Литмир - Электронная Библиотека
Содержание  
A
A

Это звучало бы куда убедительнее, если бы Чумак несколькими годами раньше не написала фундаментальную работу, в которой опровергала и непорочное зачатие Христа, но об этом все — в том числе и владыка Иннокентий — словно забыли. Да и Костя забыл — некогда ему было отслеживать воскрешенческие бредни — один Роман Викторович помнил.

И процитировал. О чем сейчас едва ли не жалел.
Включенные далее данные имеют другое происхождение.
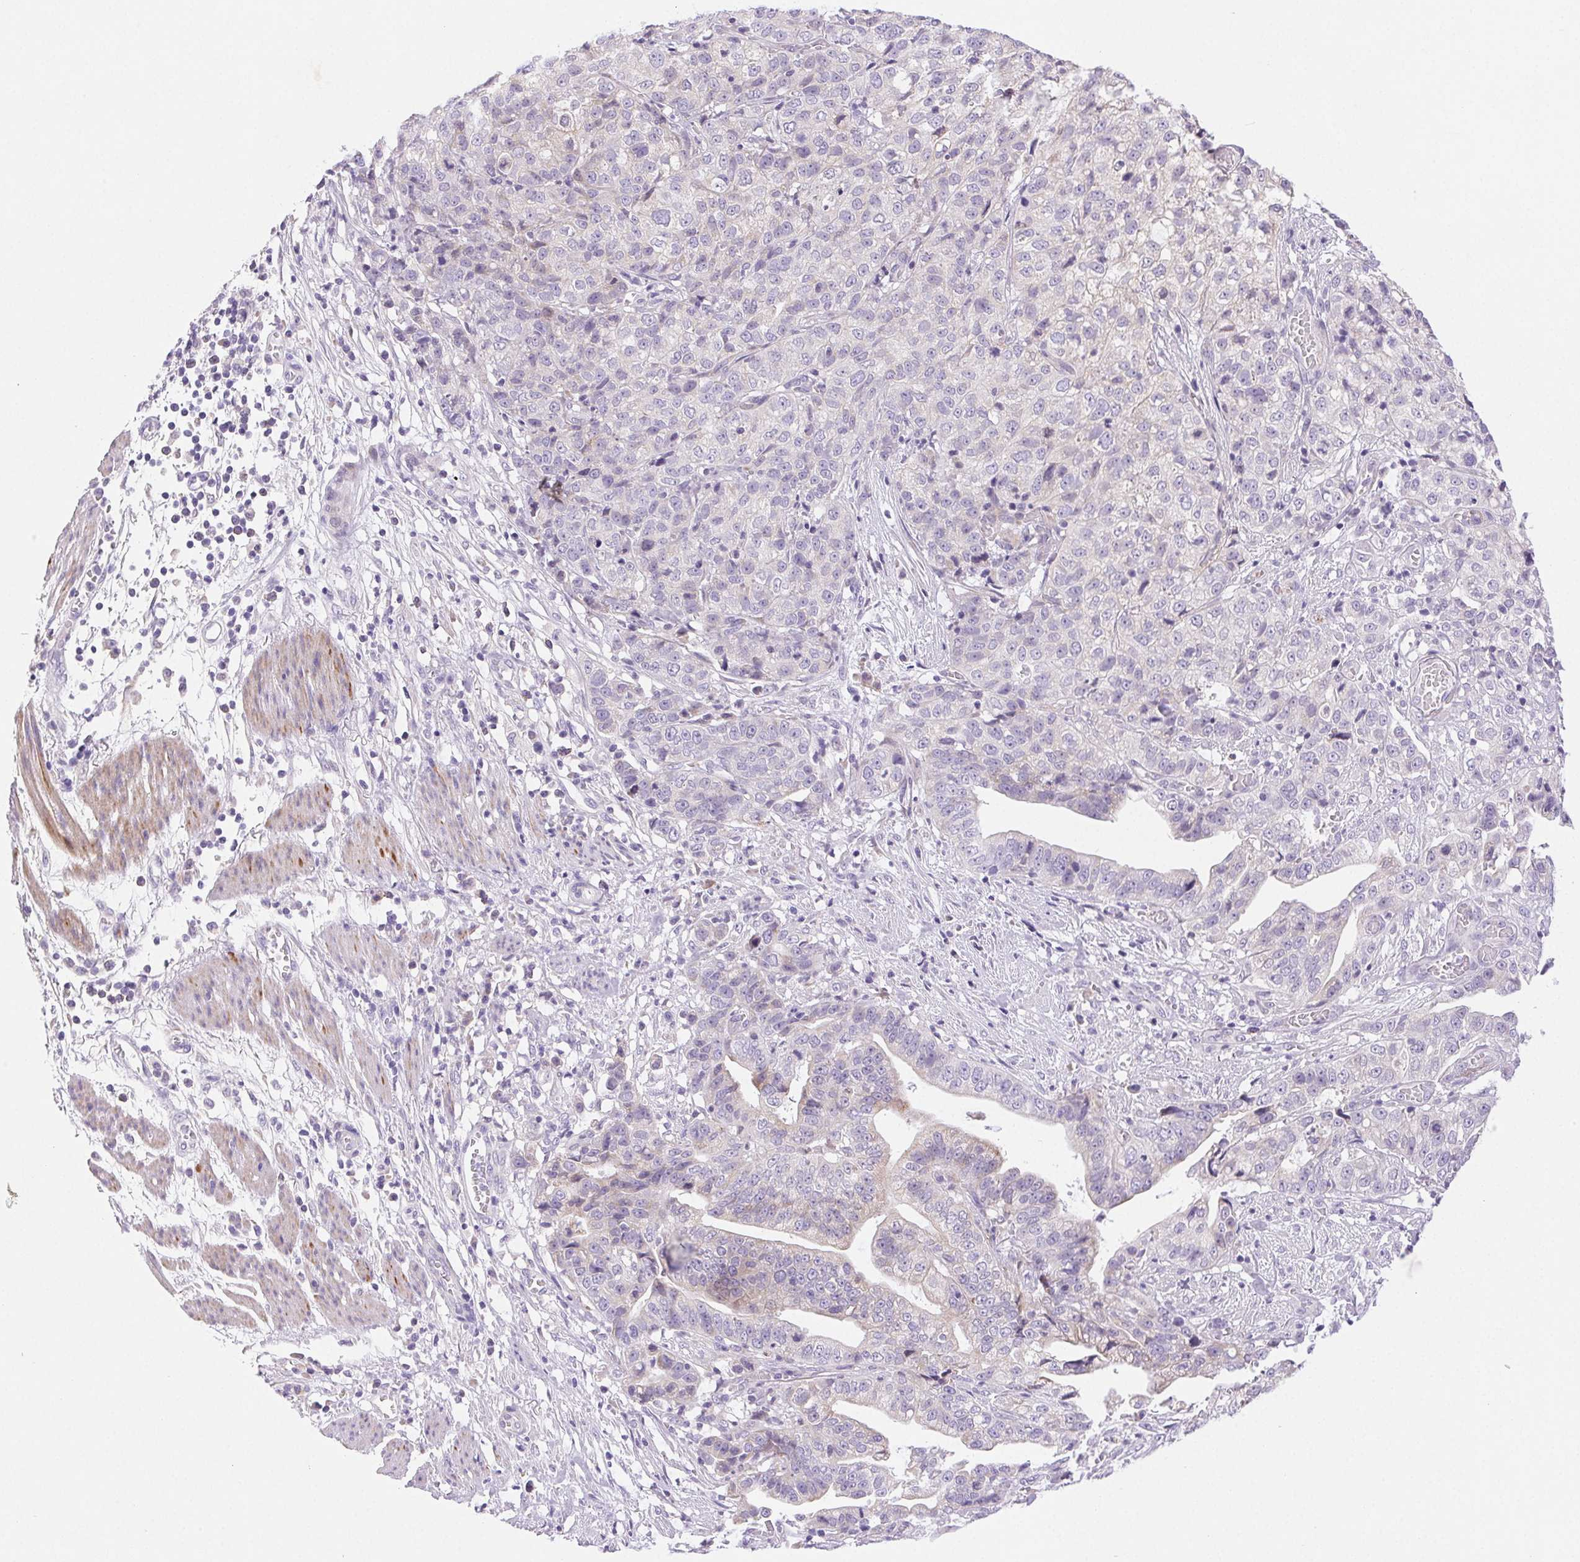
{"staining": {"intensity": "negative", "quantity": "none", "location": "none"}, "tissue": "stomach cancer", "cell_type": "Tumor cells", "image_type": "cancer", "snomed": [{"axis": "morphology", "description": "Adenocarcinoma, NOS"}, {"axis": "topography", "description": "Stomach, upper"}], "caption": "There is no significant staining in tumor cells of stomach cancer (adenocarcinoma). The staining is performed using DAB brown chromogen with nuclei counter-stained in using hematoxylin.", "gene": "ARHGAP11B", "patient": {"sex": "female", "age": 67}}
Потому что на этой стадии теологический спор, который можно было еще спустить на тормозах или, наоборот, уволочь в дебри частностей и прецедентов — приобрел характер скандала, в котором уже свободно летала Иштар в обнимку с Кибелой и Белой Богиней.

А поскольку Роман Викторович и сам слышать не мог, как Пречистую подверстывают к «Кибеле-матери» (именно так Филин величал воскрешенческий жупел), он тоже в конце концов завелся.

— Вот в этих самых стенах! — кричал он с трибуны, получив слово. — Вот в этих стенах Лазарь Баранович, Иоанникий Галятовский и Антоний Радивиловский утверждали учение о Непорочном Зачатии Приснодевы!

Жест был очень красивым, но не совсем корректным — хотя Собор и проходил в стенах Киево-Могилянской Академии, со времен Лазаря Барановича они как минимум дважды рушились и восстанавливаись.

— Профессора Киевской православной академии давали клятву защищать это учение, а слушатели академии основали общество «Sodalitas Mariana». Лазарь Баранович, названный св. Дмитрием Ростовским «столпом православия», писал: «Ангели дивятся зачатию Твоему, Чистая, како Ты, от семени зачатая, греху бысть непричастна». Иоанникий Галятовский утверждал, что «Пречистая Дева без греха первородного зачалася». Тех же взглядов придерживались Стефан Яворский, Феодосий Черниговский, архимандрит Печерский Стефан Гизель, митрополит Киевский Иоасаф Кроковский. Учение о Непорочном Зачатии содержится в первом издании «Четьих Миней», составленных одним из самых почитаемых русских святых — Димитрием Ростовским!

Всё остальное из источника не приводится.